## Request:
Repeat the lines of the records below word for word, from the line containing "True or false: Road" through the end of the records, and leave out the pictures.

Data items:
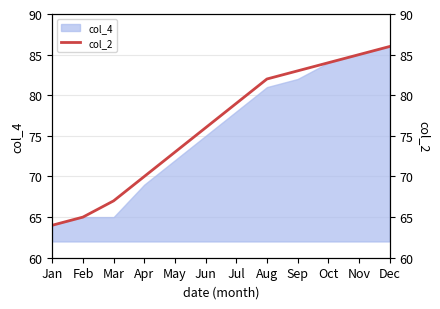

The chart shows a value of 103 at Feb. True or false?

False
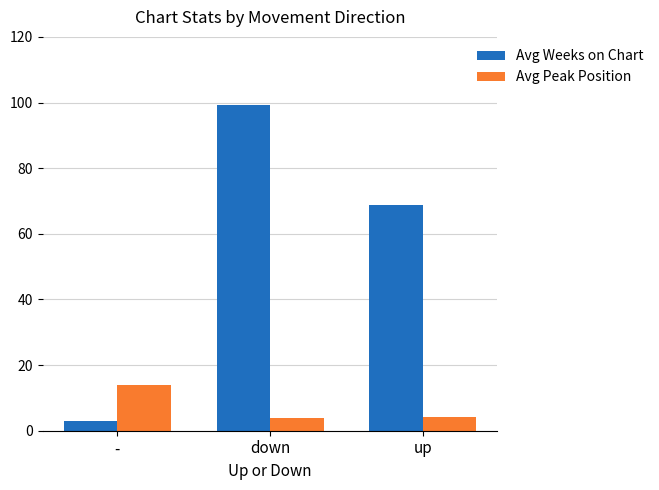

True or false: Avg Peak Position has a value of 3.9 at down.

True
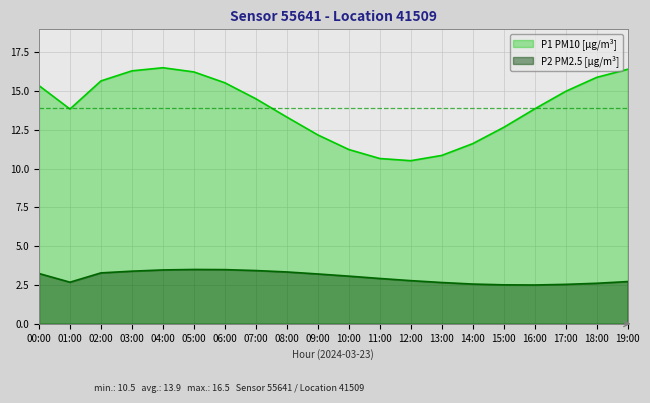

What is the maximum value shown in the chart?

16.5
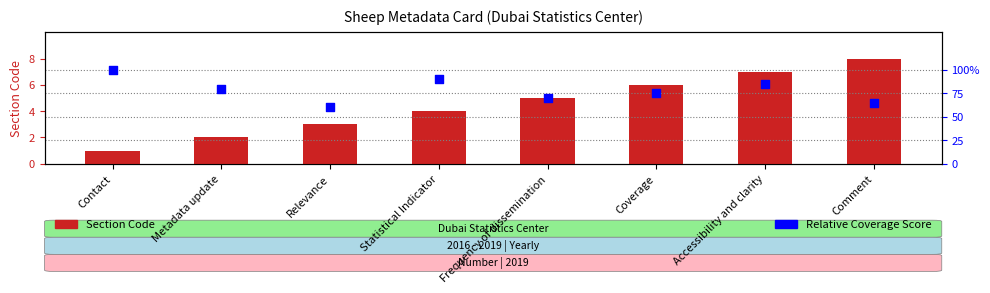

Which series reaches the minimum Y coordinate?

Relative Coverage Score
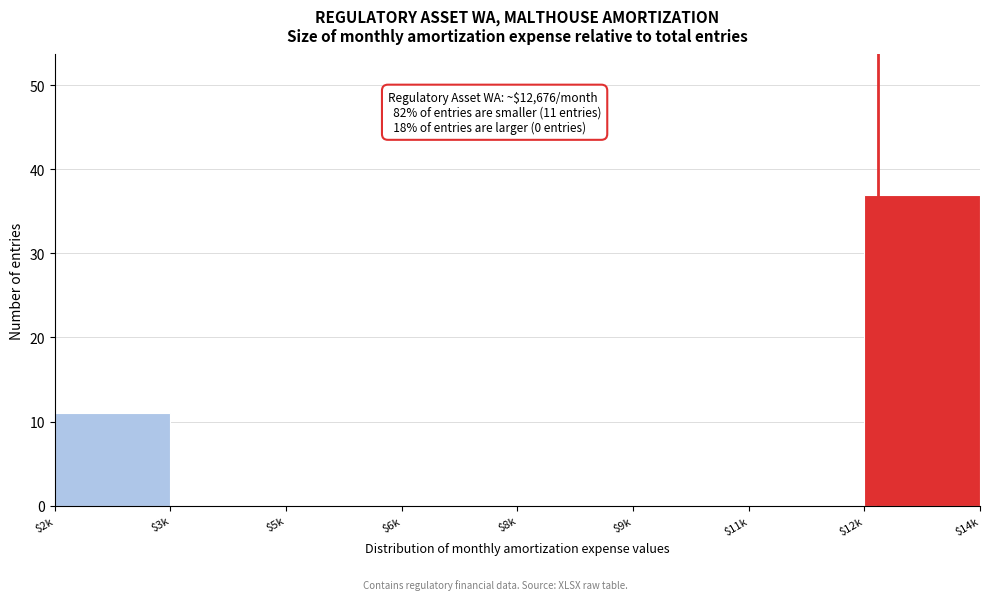

What is the sum of all values?

48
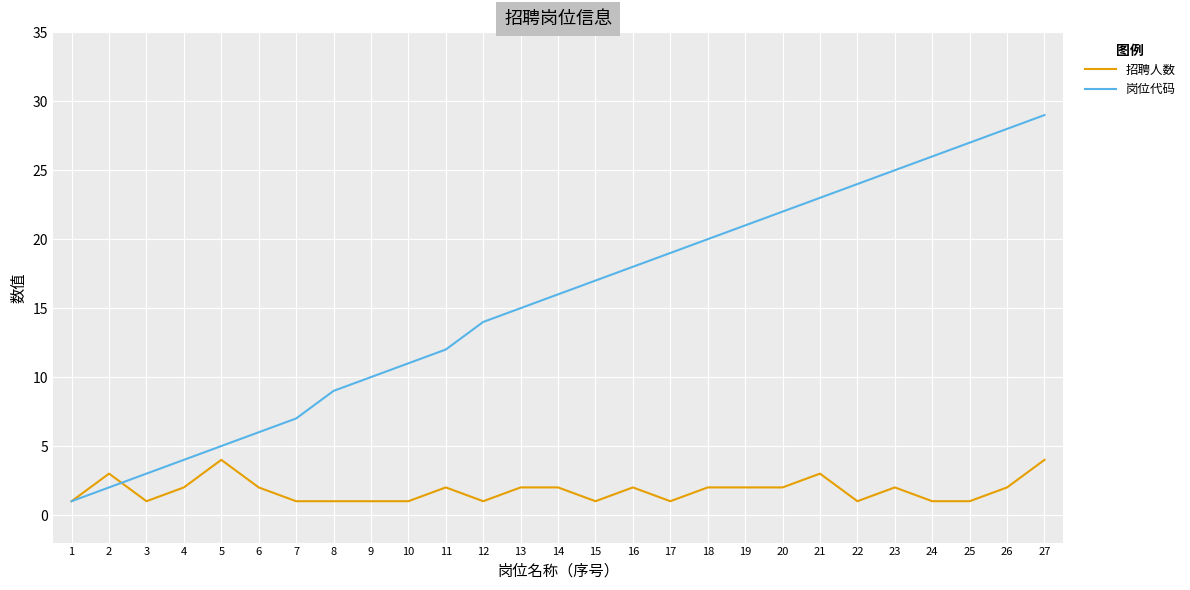

What is the difference between the 招聘人数 values at 21 and 18?

1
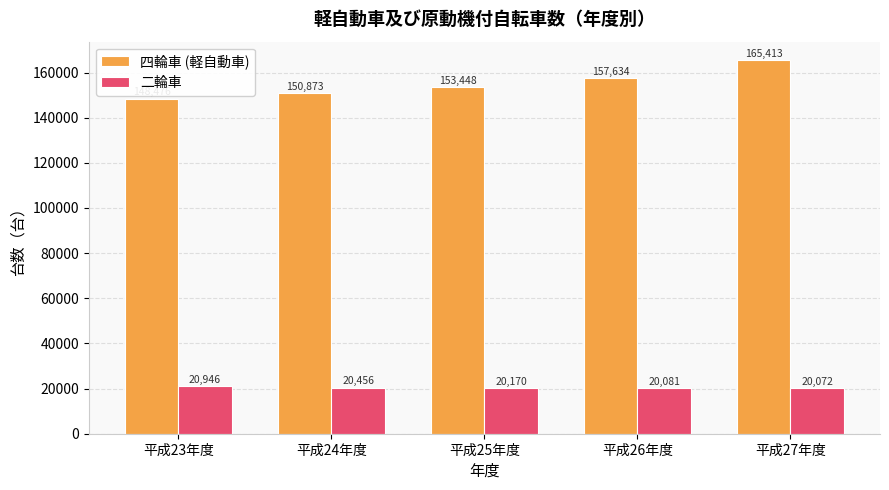

What is the difference between the highest and lowest values at 平成25年度?

133278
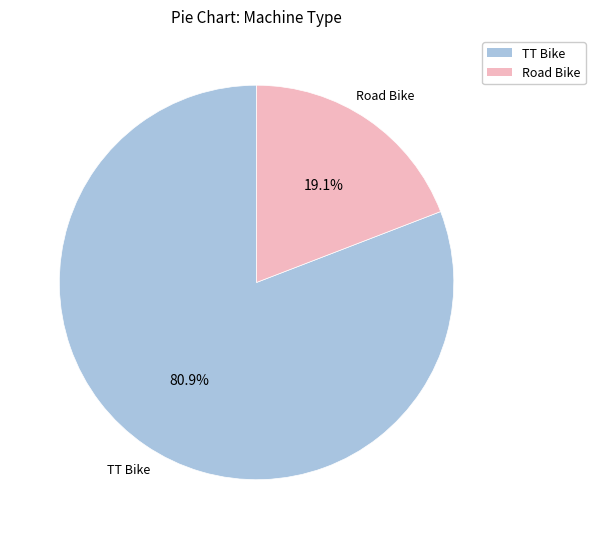

True or false: Road Bike accounts for 19% of the total.

True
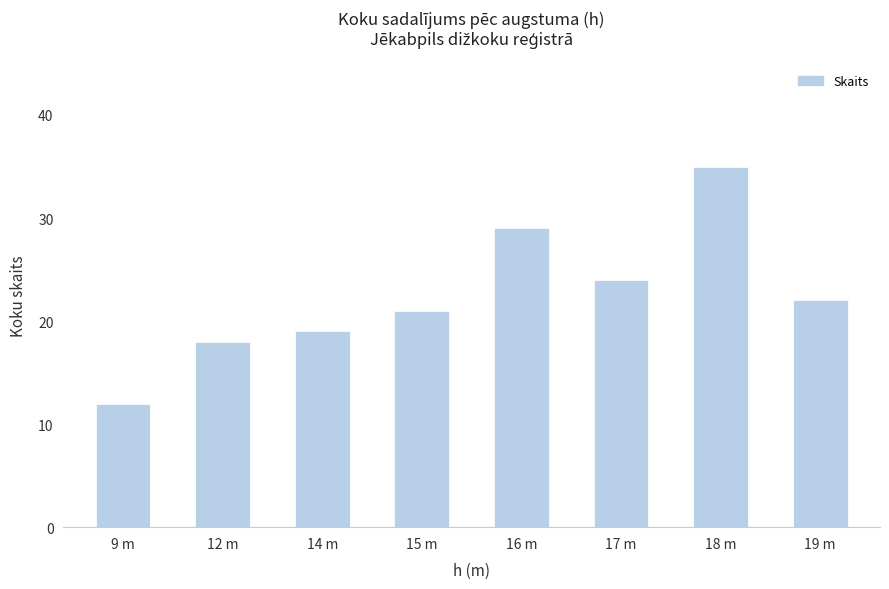

What position from the right is 17 m?

3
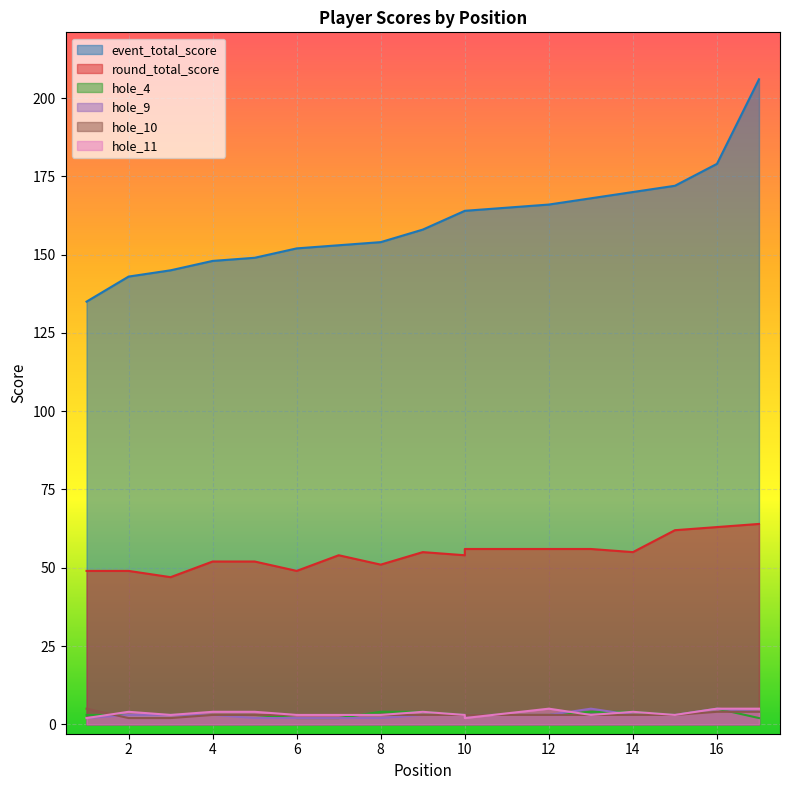

What is the total value across all series at 12?

236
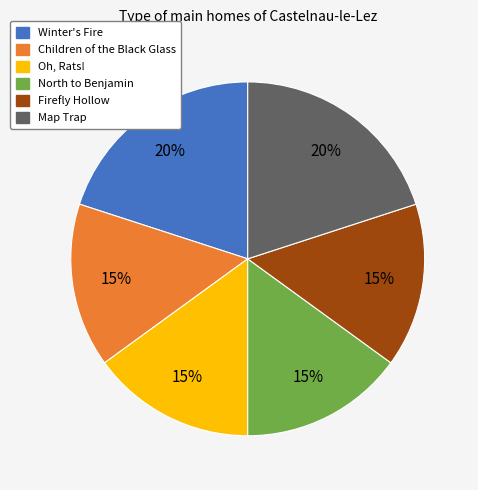

True or false: North to Benjamin accounts for 15% of the total.

True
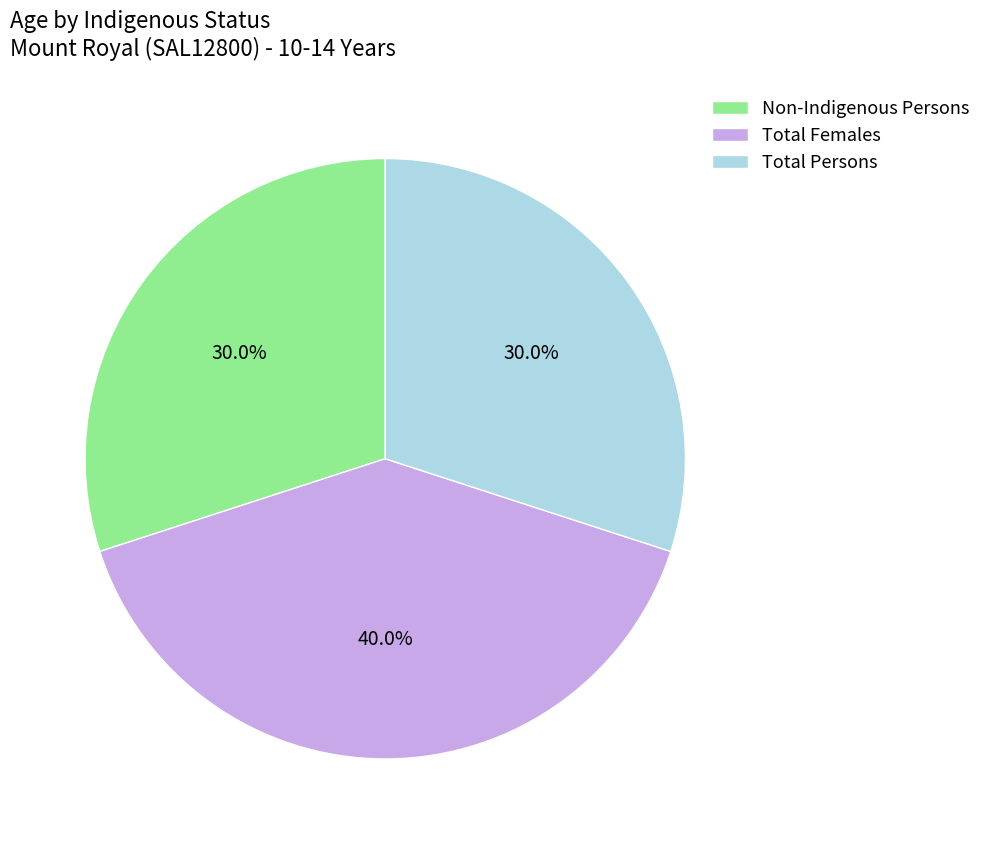

To the nearest percent, what is the average slice percentage?

33%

## Expected answer:
True or false: Road Bike accounts for 19% of the total.

True

What position from the right is 17 m?

3

What is the total value across all series at 12?

236

True or false: North to Benjamin accounts for 15% of the total.

True

To the nearest percent, what is the average slice percentage?

33%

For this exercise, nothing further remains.